SWATHI SATISH, Jacob Swanson, David Kittelson, David Y. H. Pui, University of Minnesota

     Abstract Number: 563
     Working Group: Instrumentation and Methods

Abstract
Electret respirators are widely used by workers in underground mines as respiratory protection against exhaust from heavy duty diesel engines. The current NIOSH standard testing procedure for evaluating the filtration efficiency of air-purifying respirators requires using sodium chloride (NaCl) or dioctyl phthalate (DOP) as the test aerosol. This method is not easily adaptable for diesel exhaust as preliminary results show that unlike NaCl and DOP, diesel particulate matter (DPM) has characteristics that depend very nonlinearly on operating and sampling conditions. This poster presents a methodology that enables us to achieve a high degree of control over those properties of DPM that have the potential to significantly impact the measurement of filtration efficiency. By fixing the ratio of elemental carbon (EC) to organic carbon (OC) in the exhaust, the dilution ratio and the residence time, DPM with reasonably well-defined characteristics will be obtained regardless of the diesel engine used to generate exhaust.

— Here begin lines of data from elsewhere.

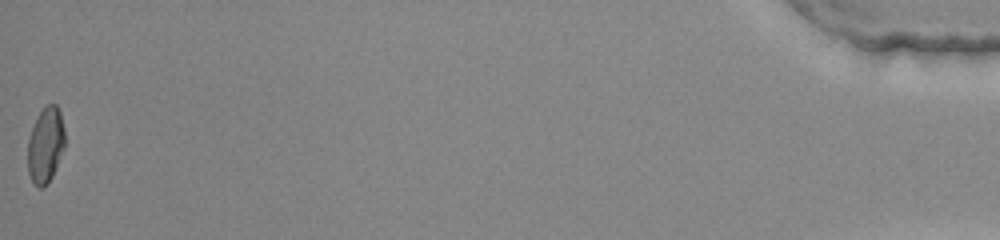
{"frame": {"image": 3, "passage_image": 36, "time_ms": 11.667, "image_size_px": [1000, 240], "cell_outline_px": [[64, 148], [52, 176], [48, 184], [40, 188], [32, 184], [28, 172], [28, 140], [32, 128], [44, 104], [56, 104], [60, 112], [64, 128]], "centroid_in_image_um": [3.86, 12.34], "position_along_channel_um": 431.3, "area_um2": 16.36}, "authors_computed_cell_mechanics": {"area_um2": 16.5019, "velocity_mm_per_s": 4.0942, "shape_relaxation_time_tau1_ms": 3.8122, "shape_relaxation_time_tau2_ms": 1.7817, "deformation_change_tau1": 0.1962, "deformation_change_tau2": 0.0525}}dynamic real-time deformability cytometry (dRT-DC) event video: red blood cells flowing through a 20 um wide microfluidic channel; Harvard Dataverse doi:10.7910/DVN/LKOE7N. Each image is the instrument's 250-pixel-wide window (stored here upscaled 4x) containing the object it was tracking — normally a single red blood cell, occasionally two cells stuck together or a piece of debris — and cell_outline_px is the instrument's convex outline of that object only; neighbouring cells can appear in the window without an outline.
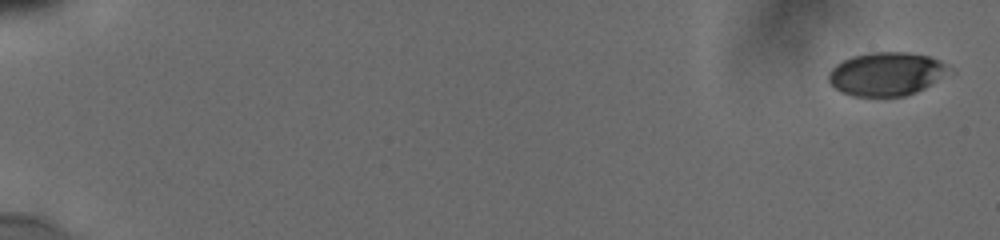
{"species": "human", "species_latin": "Homo sapiens", "temperature_condition": "cold", "stored_images_in_passage": 56, "camera_frame_rate_fps": 3000, "um_per_image_px": 0.085, "donor": {"sex": "male"}, "frame": {"image": 1, "passage_image": 1, "time_ms": 0.0, "image_size_px": [1000, 240], "cell_outline_px": [[948, 68], [936, 80], [924, 88], [916, 92], [904, 96], [852, 96], [840, 92], [828, 80], [828, 72], [836, 64], [852, 56], [872, 52], [908, 52], [928, 56], [940, 60]], "centroid_in_image_um": [75.26, 6.28], "position_along_channel_um": 9.7, "area_um2": 30.0}}
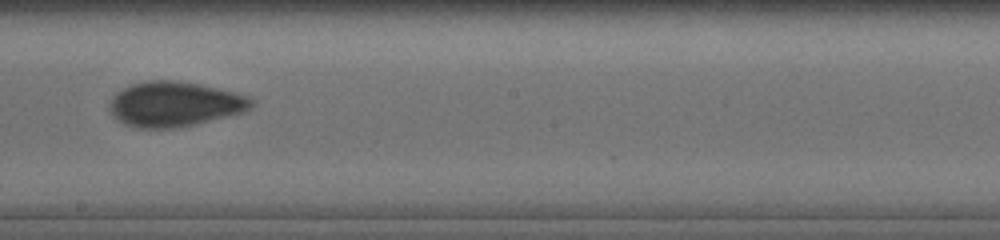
{"frame": {"image": 2, "passage_image": 27, "time_ms": 11.0, "image_size_px": [1000, 240], "cell_outline_px": [[256, 104], [252, 108], [244, 112], [180, 128], [136, 128], [124, 124], [116, 120], [112, 116], [108, 108], [108, 100], [116, 92], [132, 84], [148, 80], [172, 80], [196, 84], [216, 88], [248, 96], [256, 100]], "centroid_in_image_um": [14.81, 8.87], "position_along_channel_um": 233.4, "area_um2": 37.57}}
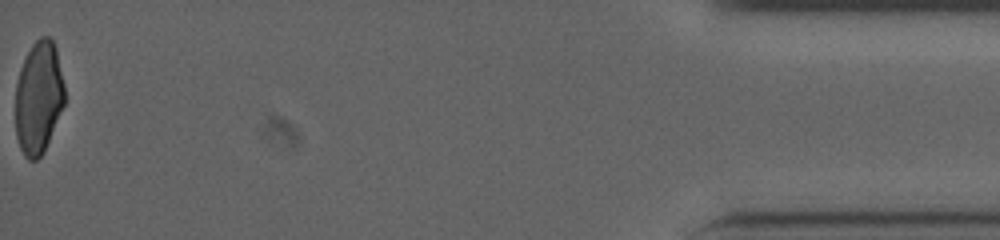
{"frame": {"image": 3, "passage_image": 56, "time_ms": 18.333, "image_size_px": [1000, 240], "cell_outline_px": [[64, 104], [44, 152], [36, 160], [28, 160], [24, 156], [20, 148], [16, 136], [16, 84], [20, 68], [32, 44], [40, 36], [48, 36], [52, 40], [56, 48], [64, 84]], "centroid_in_image_um": [3.28, 8.3], "position_along_channel_um": 431.9, "area_um2": 32.19}, "authors_computed_cell_mechanics": {"area_um2": 34.68, "velocity_mm_per_s": 3.8324, "shape_relaxation_time_tau1_ms": 8.2269, "shape_relaxation_time_tau2_ms": 1.3893, "deformation_change_tau1": 0.1925, "deformation_change_tau2": 0.0501}}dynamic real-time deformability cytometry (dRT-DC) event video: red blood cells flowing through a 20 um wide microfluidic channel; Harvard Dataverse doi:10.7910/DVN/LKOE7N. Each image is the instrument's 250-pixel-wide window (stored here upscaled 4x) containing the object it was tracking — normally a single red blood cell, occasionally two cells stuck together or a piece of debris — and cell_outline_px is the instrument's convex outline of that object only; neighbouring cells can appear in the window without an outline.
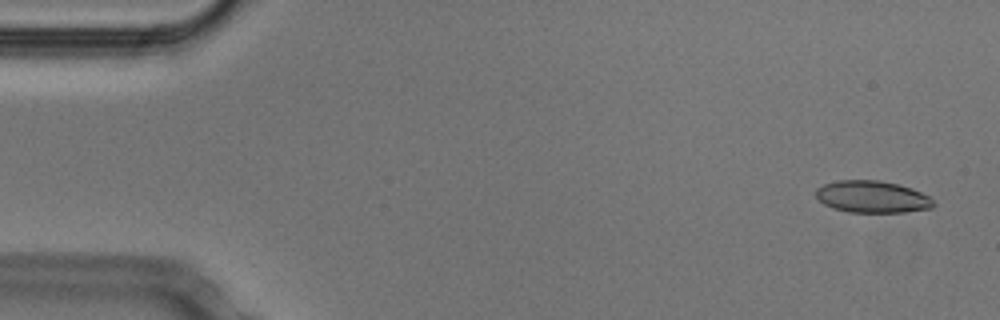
{"species": "Egyptian fruit bat (a non-hibernating species)", "species_latin": "Rousettus aegyptiacus", "temperature_condition": "cold", "stored_images_in_passage": 52, "camera_frame_rate_fps": 3000, "um_per_image_px": 0.085, "animal": {"sex": "male"}, "frame": {"image": 1, "passage_image": 2, "time_ms": 0.333, "image_size_px": [1000, 320], "cell_outline_px": [[936, 204], [932, 208], [904, 212], [848, 212], [832, 208], [824, 204], [816, 196], [816, 188], [824, 184], [840, 180], [880, 180], [900, 184], [912, 188], [932, 196]], "centroid_in_image_um": [74.19, 16.72], "position_along_channel_um": 10.8, "area_um2": 22.2}}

Exhaust from a diesel engine is first treated with an over-sized diesel oxidation catalyst (DOC), which oxidizes all of the organic compounds to produce dry black carbon aerosol. Organic carbon in the form of motor oil vapor is injected into the high temperature flow stream. The resulting mixture is diluted with clean dry air to facilitate adsorption and condensation of oil vapors onto the soot particles, forming the required standard test aerosol. The respirator is tested with this aerosol at 85 L/min and its filtration efficiency is determined using mass concentration measurements obtained from laser photometers placed upstream and downstream of the respirator. The significance of the proposed method lies in the concept of creating DPM with a unique set of properties according to the requirements of its application.